[Stored data]
******

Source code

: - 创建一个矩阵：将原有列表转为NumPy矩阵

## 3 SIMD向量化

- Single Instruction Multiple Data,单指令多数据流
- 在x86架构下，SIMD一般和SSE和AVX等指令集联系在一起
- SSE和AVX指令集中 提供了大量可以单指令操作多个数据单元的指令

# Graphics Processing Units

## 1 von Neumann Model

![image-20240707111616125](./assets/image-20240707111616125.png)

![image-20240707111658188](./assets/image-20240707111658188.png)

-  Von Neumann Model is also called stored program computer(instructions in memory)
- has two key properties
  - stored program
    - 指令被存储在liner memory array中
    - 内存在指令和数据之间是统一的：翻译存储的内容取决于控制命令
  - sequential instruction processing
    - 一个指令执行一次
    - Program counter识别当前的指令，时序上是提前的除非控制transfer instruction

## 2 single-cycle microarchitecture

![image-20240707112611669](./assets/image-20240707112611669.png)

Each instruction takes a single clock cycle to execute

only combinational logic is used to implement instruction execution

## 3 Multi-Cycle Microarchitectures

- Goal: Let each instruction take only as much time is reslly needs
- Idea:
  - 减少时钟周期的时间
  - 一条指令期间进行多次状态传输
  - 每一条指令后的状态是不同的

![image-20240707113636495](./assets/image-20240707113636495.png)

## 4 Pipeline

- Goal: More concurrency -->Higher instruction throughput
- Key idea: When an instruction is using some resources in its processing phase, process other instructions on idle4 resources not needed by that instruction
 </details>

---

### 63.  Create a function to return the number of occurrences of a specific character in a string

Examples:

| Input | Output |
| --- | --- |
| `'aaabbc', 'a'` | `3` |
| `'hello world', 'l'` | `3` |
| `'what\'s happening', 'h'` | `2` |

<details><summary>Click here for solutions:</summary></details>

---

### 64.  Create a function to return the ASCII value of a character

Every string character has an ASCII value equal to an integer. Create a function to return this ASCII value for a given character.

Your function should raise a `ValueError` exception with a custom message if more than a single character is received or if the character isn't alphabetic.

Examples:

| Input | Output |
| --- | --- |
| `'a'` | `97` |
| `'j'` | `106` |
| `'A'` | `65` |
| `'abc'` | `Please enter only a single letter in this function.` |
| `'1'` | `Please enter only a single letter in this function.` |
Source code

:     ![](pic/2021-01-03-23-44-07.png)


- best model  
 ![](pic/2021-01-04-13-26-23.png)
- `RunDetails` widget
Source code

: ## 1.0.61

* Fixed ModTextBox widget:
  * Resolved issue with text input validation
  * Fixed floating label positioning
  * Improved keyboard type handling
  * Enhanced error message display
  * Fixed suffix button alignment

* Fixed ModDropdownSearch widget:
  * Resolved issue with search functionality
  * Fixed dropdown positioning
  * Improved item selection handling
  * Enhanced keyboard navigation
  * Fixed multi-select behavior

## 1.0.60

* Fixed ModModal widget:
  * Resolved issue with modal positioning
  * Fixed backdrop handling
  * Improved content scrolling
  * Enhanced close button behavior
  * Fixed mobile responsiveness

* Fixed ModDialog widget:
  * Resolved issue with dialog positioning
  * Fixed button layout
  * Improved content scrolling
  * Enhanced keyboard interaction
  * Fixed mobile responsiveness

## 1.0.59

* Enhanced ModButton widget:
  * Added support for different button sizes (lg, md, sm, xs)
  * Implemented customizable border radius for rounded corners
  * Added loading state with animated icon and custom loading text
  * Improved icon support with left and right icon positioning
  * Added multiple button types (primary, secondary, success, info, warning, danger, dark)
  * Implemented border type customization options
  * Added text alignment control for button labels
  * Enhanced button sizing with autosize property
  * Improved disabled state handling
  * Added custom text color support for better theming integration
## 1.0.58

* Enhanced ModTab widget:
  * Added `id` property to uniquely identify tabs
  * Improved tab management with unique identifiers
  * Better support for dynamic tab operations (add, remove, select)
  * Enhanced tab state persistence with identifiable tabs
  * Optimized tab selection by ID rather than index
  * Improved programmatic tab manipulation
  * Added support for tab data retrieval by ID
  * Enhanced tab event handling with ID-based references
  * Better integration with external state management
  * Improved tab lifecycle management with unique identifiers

******

## WHAT IS BEING ASKED
Nothing but an exact transcription of the records is expected.

## ANSWER TO THIS TASK
Source code

: - 创建一个矩阵：将原有列表转为NumPy矩阵

## 3 SIMD向量化

- Single Instruction Multiple Data,单指令多数据流
- 在x86架构下，SIMD一般和SSE和AVX等指令集联系在一起
- SSE和AVX指令集中 提供了大量可以单指令操作多个数据单元的指令

# Graphics Processing Units

## 1 von Neumann Model

![image-20240707111616125](./assets/image-20240707111616125.png)

![image-20240707111658188](./assets/image-20240707111658188.png)

-  Von Neumann Model is also called stored program computer(instructions in memory)
- has two key properties
  - stored program
    - 指令被存储在liner memory array中
    - 内存在指令和数据之间是统一的：翻译存储的内容取决于控制命令
  - sequential instruction processing
    - 一个指令执行一次
    - Program counter识别当前的指令，时序上是提前的除非控制transfer instruction

## 2 single-cycle microarchitecture

![image-20240707112611669](./assets/image-20240707112611669.png)

Each instruction takes a single clock cycle to execute

only combinational logic is used to implement instruction execution

## 3 Multi-Cycle Microarchitectures

- Goal: Let each instruction take only as much time is reslly needs
- Idea:
  - 减少时钟周期的时间
  - 一条指令期间进行多次状态传输
  - 每一条指令后的状态是不同的

![image-20240707113636495](./assets/image-20240707113636495.png)

## 4 Pipeline

- Goal: More concurrency -->Higher instruction throughput
- Key idea: When an instruction is using some resources in its processing phase, process other instructions on idle4 resources not needed by that instruction
 </details>

---

### 63.  Create a function to return the number of occurrences of a specific character in a string

Examples:

| Input | Output |
| --- | --- |
| `'aaabbc', 'a'` | `3` |
| `'hello world', 'l'` | `3` |
| `'what\'s happening', 'h'` | `2` |

<details><summary>Click here for solutions:</summary></details>

---

### 64.  Create a function to return the ASCII value of a character

Every string character has an ASCII value equal to an integer. Create a function to return this ASCII value for a given character.

Your function should raise a `ValueError` exception with a custom message if more than a single character is received or if the character isn't alphabetic.

Examples:

| Input | Output |
| --- | --- |
| `'a'` | `97` |
| `'j'` | `106` |
| `'A'` | `65` |
| `'abc'` | `Please enter only a single letter in this function.` |
| `'1'` | `Please enter only a single letter in this function.` |
Source code

:     ![](pic/2021-01-03-23-44-07.png)


- best model  
 ![](pic/2021-01-04-13-26-23.png)
- `RunDetails` widget
Source code

: ## 1.0.61

* Fixed ModTextBox widget:
  * Resolved issue with text input validation
  * Fixed floating label positioning
  * Improved keyboard type handling
  * Enhanced error message display
  * Fixed suffix button alignment

* Fixed ModDropdownSearch widget:
  * Resolved issue with search functionality
  * Fixed dropdown positioning
  * Improved item selection handling
  * Enhanced keyboard navigation
  * Fixed multi-select behavior

## 1.0.60

* Fixed ModModal widget:
  * Resolved issue with modal positioning
  * Fixed backdrop handling
  * Improved content scrolling
  * Enhanced close button behavior
  * Fixed mobile responsiveness

* Fixed ModDialog widget:
  * Resolved issue with dialog positioning
  * Fixed button layout
  * Improved content scrolling
  * Enhanced keyboard interaction
  * Fixed mobile responsiveness

## 1.0.59

* Enhanced ModButton widget:
  * Added support for different button sizes (lg, md, sm, xs)
  * Implemented customizable border radius for rounded corners
  * Added loading state with animated icon and custom loading text
  * Improved icon support with left and right icon positioning
  * Added multiple button types (primary, secondary, success, info, warning, danger, dark)
  * Implemented border type customization options
  * Added text alignment control for button labels
  * Enhanced button sizing with autosize property
  * Improved disabled state handling
  * Added custom text color support for better theming integration
## 1.0.58

* Enhanced ModTab widget:
  * Added `id` property to uniquely identify tabs
  * Improved tab management with unique identifiers
  * Better support for dynamic tab operations (add, remove, select)
  * Enhanced tab state persistence with identifiable tabs
  * Optimized tab selection by ID rather than index
  * Improved programmatic tab manipulation
  * Added support for tab data retrieval by ID
  * Enhanced tab event handling with ID-based references
  * Better integration with external state management
  * Improved tab lifecycle management with unique identifiers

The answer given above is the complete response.